◆ Exercise requirements: Please write out the records word for word, from their first line through the line containing "uits, hints of", both ends included.

◆ Stored data:
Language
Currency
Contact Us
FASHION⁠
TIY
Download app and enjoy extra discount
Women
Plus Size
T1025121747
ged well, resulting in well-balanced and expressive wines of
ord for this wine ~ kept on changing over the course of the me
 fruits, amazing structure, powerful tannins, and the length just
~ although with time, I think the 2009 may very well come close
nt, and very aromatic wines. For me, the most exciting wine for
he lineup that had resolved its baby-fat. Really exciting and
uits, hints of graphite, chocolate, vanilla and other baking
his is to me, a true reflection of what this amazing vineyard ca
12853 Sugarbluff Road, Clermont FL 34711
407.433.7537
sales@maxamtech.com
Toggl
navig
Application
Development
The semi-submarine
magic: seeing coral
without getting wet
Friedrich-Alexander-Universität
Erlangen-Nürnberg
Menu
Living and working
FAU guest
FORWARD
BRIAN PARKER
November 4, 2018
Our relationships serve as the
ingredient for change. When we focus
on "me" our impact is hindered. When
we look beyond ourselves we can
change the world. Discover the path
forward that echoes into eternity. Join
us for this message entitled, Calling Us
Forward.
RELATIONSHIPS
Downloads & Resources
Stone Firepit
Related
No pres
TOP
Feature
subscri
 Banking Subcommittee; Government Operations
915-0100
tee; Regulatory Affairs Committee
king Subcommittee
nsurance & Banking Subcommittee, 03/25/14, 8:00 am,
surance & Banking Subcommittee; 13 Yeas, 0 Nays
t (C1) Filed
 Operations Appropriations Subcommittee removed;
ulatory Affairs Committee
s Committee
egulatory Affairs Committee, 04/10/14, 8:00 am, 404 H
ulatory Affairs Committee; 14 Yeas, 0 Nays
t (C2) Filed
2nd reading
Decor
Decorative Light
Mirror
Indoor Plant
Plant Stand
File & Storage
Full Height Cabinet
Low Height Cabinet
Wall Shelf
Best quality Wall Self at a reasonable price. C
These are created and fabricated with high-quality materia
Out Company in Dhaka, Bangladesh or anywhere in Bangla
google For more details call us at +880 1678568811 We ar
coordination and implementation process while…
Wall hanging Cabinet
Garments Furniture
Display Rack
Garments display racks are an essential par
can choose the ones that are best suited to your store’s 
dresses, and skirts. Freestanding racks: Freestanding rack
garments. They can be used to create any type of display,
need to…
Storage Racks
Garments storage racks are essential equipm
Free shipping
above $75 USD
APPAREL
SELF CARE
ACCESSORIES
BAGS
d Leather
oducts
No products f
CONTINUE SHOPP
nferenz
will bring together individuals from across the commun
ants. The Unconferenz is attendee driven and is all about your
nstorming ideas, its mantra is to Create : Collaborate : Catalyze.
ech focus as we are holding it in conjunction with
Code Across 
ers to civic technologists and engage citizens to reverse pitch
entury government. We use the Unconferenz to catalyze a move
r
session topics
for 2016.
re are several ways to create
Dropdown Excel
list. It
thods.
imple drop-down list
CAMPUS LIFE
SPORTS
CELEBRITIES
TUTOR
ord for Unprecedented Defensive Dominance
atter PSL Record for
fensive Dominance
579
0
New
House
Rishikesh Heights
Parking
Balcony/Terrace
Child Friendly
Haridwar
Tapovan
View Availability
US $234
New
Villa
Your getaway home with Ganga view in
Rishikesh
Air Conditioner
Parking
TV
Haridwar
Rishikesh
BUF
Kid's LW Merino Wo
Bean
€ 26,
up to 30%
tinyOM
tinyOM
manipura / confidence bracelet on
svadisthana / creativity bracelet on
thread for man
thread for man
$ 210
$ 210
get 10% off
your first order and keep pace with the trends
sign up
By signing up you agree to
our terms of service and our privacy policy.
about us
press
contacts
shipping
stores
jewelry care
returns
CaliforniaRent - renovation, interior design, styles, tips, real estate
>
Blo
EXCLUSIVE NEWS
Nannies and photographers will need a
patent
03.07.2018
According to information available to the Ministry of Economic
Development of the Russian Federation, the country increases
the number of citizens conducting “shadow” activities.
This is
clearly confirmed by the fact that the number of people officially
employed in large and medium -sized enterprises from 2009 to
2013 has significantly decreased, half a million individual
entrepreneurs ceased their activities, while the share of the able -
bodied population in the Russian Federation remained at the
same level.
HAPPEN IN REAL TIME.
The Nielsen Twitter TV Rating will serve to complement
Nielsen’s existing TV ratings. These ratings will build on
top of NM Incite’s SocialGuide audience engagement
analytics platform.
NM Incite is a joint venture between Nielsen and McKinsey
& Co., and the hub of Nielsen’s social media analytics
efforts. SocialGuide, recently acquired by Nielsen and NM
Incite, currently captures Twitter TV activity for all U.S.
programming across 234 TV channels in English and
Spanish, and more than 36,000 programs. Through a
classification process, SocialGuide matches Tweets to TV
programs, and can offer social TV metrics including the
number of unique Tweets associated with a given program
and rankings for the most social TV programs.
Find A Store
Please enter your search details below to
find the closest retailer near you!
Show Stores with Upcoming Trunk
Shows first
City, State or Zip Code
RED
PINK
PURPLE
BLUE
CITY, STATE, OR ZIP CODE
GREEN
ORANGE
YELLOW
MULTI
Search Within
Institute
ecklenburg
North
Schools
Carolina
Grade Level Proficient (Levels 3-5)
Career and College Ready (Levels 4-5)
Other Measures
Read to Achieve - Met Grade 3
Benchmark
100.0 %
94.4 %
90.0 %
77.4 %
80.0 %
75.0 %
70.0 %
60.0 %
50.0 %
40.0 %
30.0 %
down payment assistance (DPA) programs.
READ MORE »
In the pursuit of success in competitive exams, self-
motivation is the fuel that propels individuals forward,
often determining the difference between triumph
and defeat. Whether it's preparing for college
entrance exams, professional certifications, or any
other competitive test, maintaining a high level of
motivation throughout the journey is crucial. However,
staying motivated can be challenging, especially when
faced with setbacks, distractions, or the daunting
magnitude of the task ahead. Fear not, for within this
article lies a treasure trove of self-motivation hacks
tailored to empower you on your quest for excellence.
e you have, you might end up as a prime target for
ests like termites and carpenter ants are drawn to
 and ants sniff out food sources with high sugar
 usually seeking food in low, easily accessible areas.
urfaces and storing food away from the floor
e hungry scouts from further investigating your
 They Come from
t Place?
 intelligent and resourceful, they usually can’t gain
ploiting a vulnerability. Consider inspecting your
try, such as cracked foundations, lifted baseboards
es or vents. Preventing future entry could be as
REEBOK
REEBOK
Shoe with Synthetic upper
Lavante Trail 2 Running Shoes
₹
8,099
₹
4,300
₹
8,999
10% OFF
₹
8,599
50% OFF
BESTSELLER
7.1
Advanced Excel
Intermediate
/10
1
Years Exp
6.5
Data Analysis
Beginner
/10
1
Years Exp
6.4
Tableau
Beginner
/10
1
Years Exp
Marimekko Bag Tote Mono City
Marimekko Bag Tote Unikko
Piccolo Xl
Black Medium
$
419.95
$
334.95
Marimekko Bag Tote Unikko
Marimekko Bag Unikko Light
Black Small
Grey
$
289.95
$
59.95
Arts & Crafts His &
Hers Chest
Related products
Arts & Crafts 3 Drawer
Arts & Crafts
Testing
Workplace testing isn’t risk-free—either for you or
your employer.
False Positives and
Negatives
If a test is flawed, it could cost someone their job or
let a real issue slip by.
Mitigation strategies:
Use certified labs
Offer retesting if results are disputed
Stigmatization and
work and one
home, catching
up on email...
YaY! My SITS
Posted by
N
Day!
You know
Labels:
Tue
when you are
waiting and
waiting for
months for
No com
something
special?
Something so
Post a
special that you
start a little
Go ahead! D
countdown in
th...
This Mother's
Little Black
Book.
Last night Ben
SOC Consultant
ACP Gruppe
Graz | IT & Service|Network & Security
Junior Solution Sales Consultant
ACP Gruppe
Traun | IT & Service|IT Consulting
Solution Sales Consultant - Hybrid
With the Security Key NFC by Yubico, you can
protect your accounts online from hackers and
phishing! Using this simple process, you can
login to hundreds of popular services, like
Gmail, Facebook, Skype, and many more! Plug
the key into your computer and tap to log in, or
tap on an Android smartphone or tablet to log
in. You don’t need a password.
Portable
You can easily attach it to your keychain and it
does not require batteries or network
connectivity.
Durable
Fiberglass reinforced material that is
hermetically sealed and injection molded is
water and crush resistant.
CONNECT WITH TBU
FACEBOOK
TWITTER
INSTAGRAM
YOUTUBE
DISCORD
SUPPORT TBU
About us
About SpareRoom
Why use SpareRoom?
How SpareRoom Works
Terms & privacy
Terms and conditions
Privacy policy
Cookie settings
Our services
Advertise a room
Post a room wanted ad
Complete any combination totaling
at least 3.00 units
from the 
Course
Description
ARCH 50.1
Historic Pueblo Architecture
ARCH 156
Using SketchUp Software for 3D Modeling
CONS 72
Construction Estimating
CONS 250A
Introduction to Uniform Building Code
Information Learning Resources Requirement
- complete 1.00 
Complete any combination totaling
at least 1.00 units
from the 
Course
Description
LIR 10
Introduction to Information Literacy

◆ Reply to the exercise:
Language
Currency
Contact Us
FASHION⁠
TIY
Download app and enjoy extra discount
Women
Plus Size
T1025121747
ged well, resulting in well-balanced and expressive wines of
ord for this wine ~ kept on changing over the course of the me
 fruits, amazing structure, powerful tannins, and the length just
~ although with time, I think the 2009 may very well come close
nt, and very aromatic wines. For me, the most exciting wine for
he lineup that had resolved its baby-fat. Really exciting and
uits, hints of graphite, chocolate, vanilla and other baking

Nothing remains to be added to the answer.